◆ EXERCISE A:
In the records, from the first line down to the line containing "Shown: 1.3 mL", change "screen reader" to "braille display" and keep everything else the same. Leave the pictures out.

◆ PAGE EXTRACT:
====

# New Ride - System 6 Porn



## HillBillies (May 16, 2007)

OK - My new ride is here and I am stoked. Here are a few snaps for those that are interested.

Specs - System 6 Team. Campy Record.

Changes - I swapped out the Barloworld frame for full black. I went with a compact crank 50/34 and 25/11 - appears to be best of both worlds. The front der is a Record Compact.

Wheels - Fulcrum Racing 1's in black. 

It's a 58 with a 100mm stem. I'm 6"1' with very long inseam ie long legs, relatively short torso.

Pedals are Time Carbon.

Here are the pics including some detail shots.

HillBilly.


----------



## zamboni (Sep 11, 2003)

Good looking bike enjouy your new ride.


----------



## acckids (Jan 2, 2003)

I would be stoked too. Nice ride. I have never owned a Cannondale because of fit issues with my oddball body but have always been impressed with their constant tech upgrades. Enjoy.


----------



## fearby (Apr 8, 2007)

Nice pics too - camera as good as the bike I think!


----------



## cbuchanan (Mar 6, 2006)

Very nice!!! :thumbsup:


----------



## HillBillies (May 16, 2007)

====

◆ EXERCISE B:
Repeat the passage from the bike thread word for word, everything from "I would be stoked" down to "tech upgrades. Enjoy.".

====

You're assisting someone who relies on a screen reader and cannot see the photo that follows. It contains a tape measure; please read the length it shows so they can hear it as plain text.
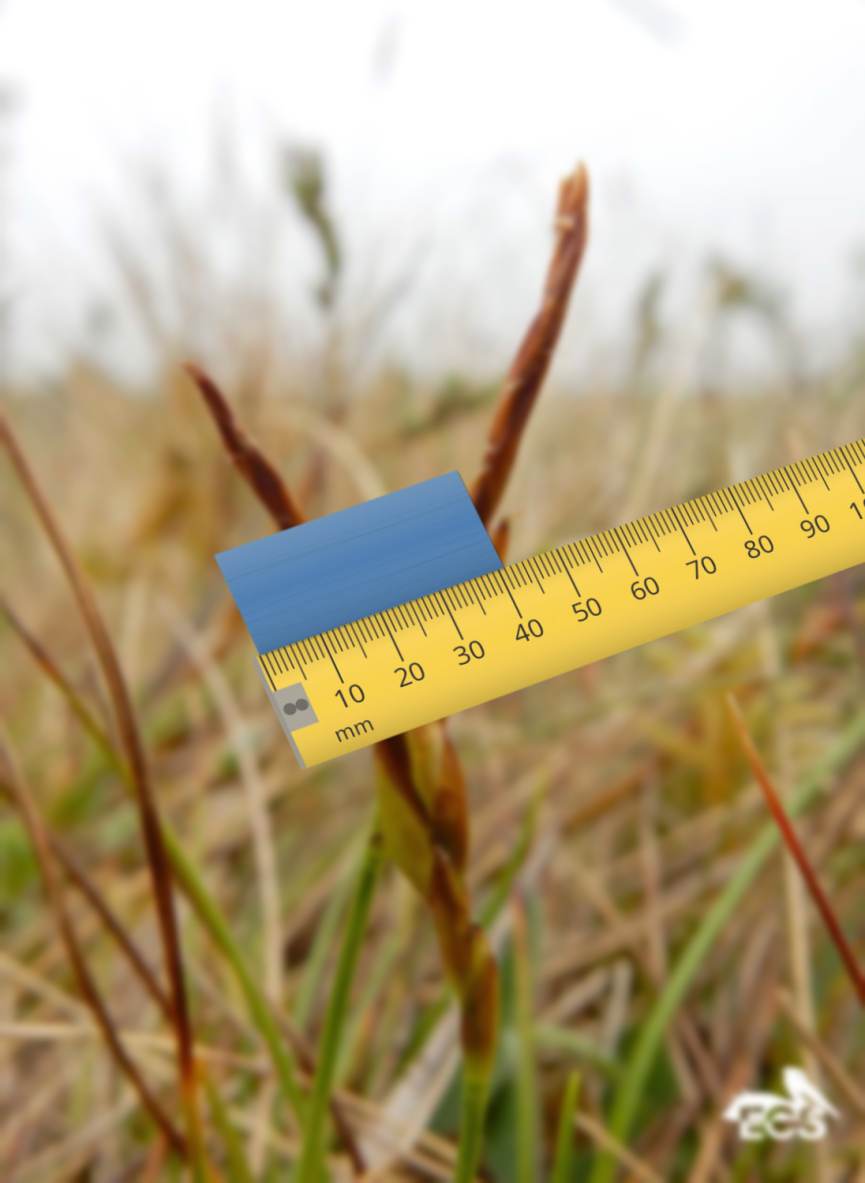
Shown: 41 mm
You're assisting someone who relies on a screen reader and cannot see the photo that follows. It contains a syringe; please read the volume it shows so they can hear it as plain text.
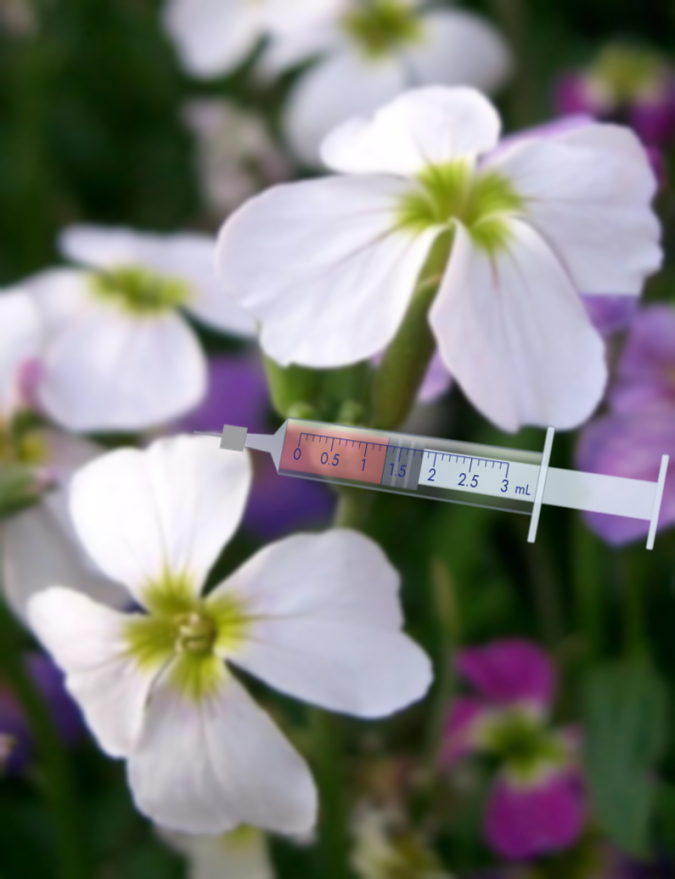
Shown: 1.3 mL
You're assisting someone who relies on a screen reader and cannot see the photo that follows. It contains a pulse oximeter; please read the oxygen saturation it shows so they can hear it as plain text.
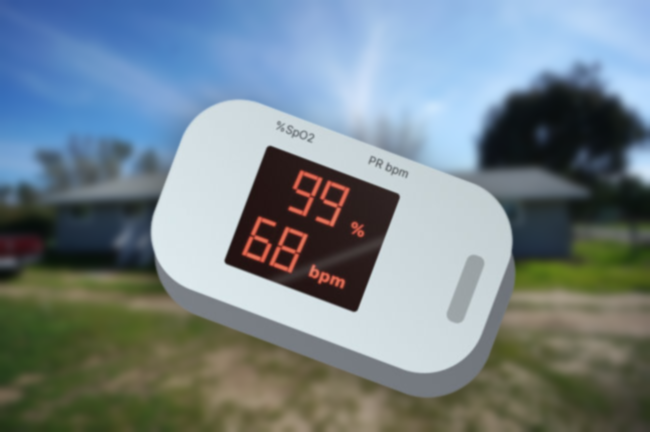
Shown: 99 %
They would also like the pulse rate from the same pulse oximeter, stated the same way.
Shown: 68 bpm
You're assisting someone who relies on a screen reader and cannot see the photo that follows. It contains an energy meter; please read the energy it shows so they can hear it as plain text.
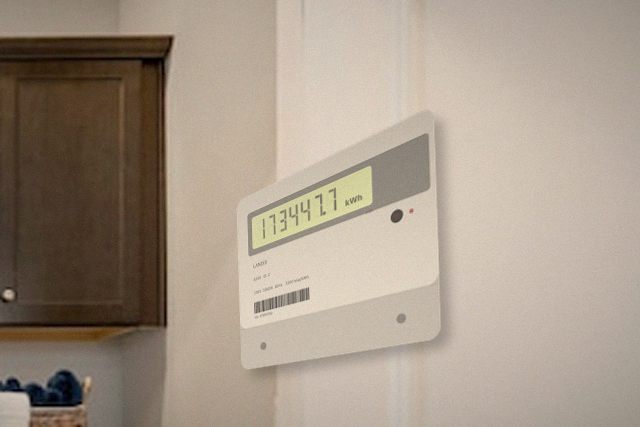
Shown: 173447.7 kWh
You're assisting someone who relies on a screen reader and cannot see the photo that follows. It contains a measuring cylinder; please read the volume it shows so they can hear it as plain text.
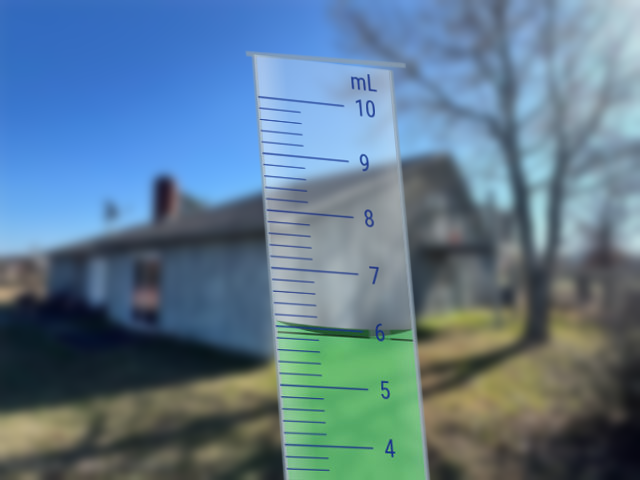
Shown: 5.9 mL
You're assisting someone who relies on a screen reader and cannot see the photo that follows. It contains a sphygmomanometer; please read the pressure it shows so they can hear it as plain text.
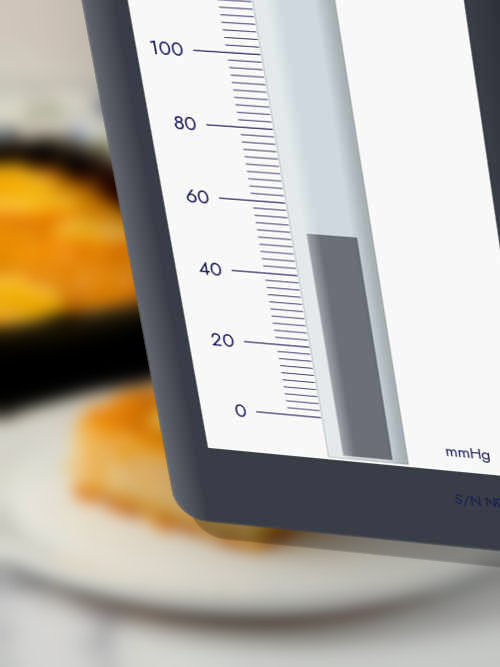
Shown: 52 mmHg
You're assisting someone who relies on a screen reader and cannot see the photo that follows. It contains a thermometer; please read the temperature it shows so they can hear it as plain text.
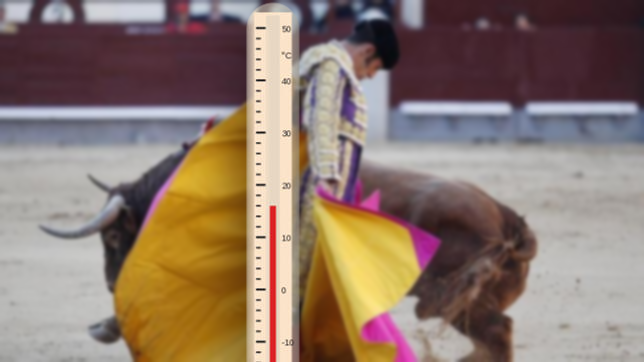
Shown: 16 °C
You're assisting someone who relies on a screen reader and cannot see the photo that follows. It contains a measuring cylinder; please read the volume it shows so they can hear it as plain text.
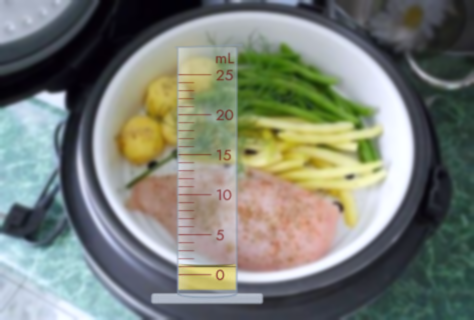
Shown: 1 mL
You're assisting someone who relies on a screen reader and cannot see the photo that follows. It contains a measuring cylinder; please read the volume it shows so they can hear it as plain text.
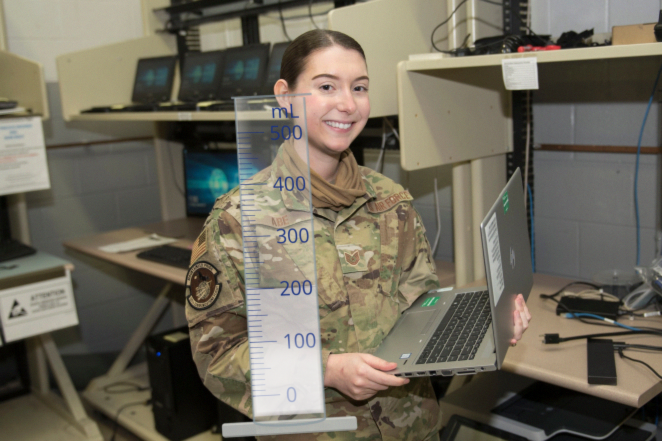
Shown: 200 mL
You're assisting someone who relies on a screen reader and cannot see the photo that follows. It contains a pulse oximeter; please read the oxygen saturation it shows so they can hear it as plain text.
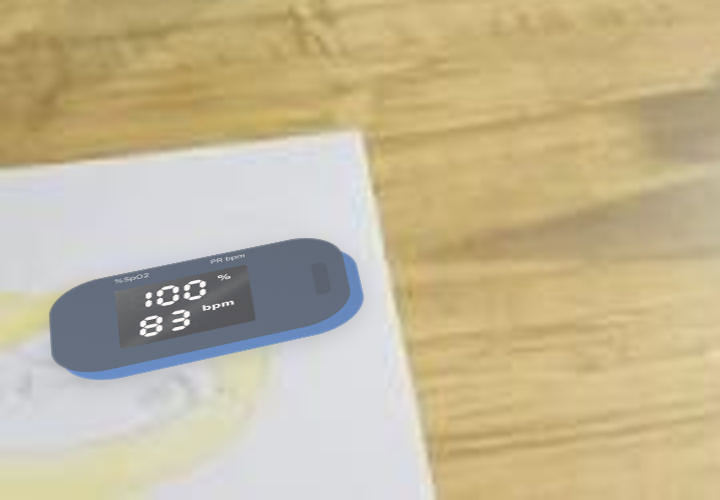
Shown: 100 %
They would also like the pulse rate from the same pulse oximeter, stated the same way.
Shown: 83 bpm
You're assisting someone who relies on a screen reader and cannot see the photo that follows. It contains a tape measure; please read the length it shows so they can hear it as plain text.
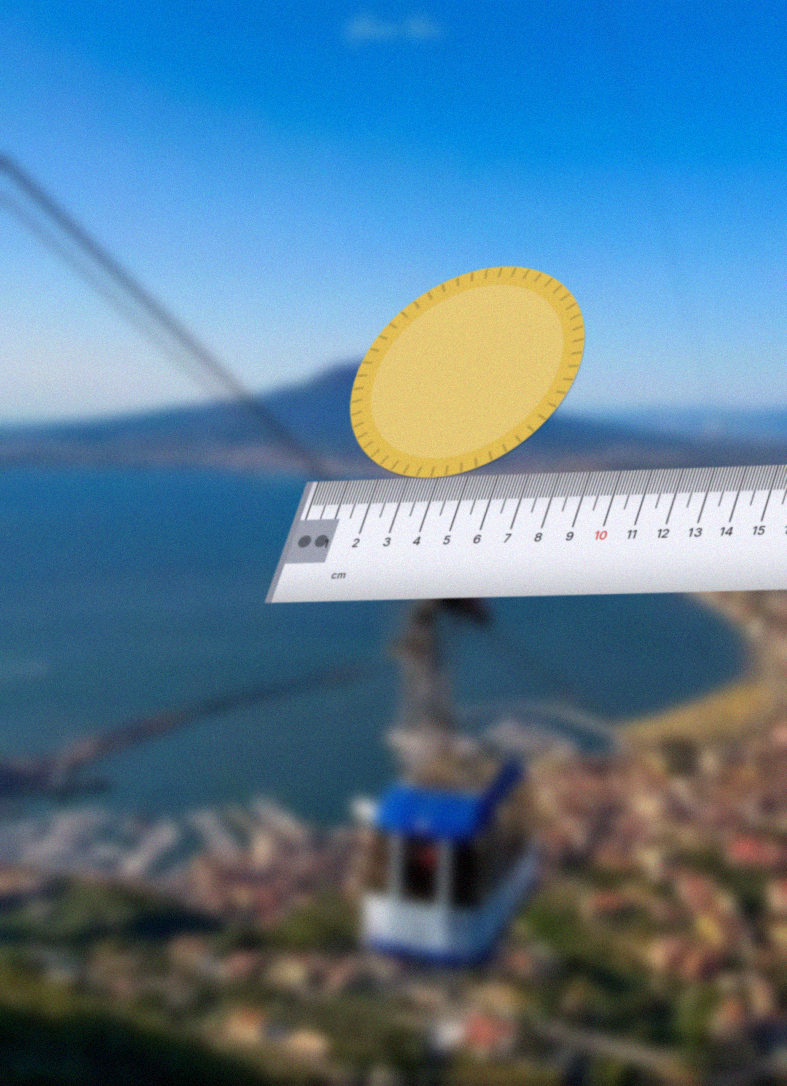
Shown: 7.5 cm
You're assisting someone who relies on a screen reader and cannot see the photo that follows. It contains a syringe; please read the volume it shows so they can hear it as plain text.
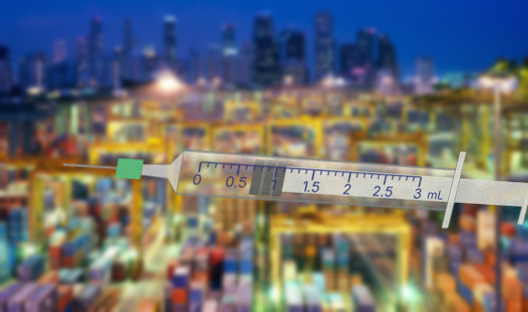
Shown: 0.7 mL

====

◆ ANSWER A:
You're assisting someone who relies on a braille display and cannot see the photo that follows. It contains a tape measure; please read the length it shows so they can hear it as plain text.
Shown: 41 mm
You're assisting someone who relies on a braille display and cannot see the photo that follows. It contains a syringe; please read the volume it shows so they can hear it as plain text.
Shown: 1.3 mL

◆ ANSWER B:
I would be stoked too. Nice ride. I have never owned a Cannondale because of fit issues with my oddball body but have always been impressed with their constant tech upgrades. Enjoy.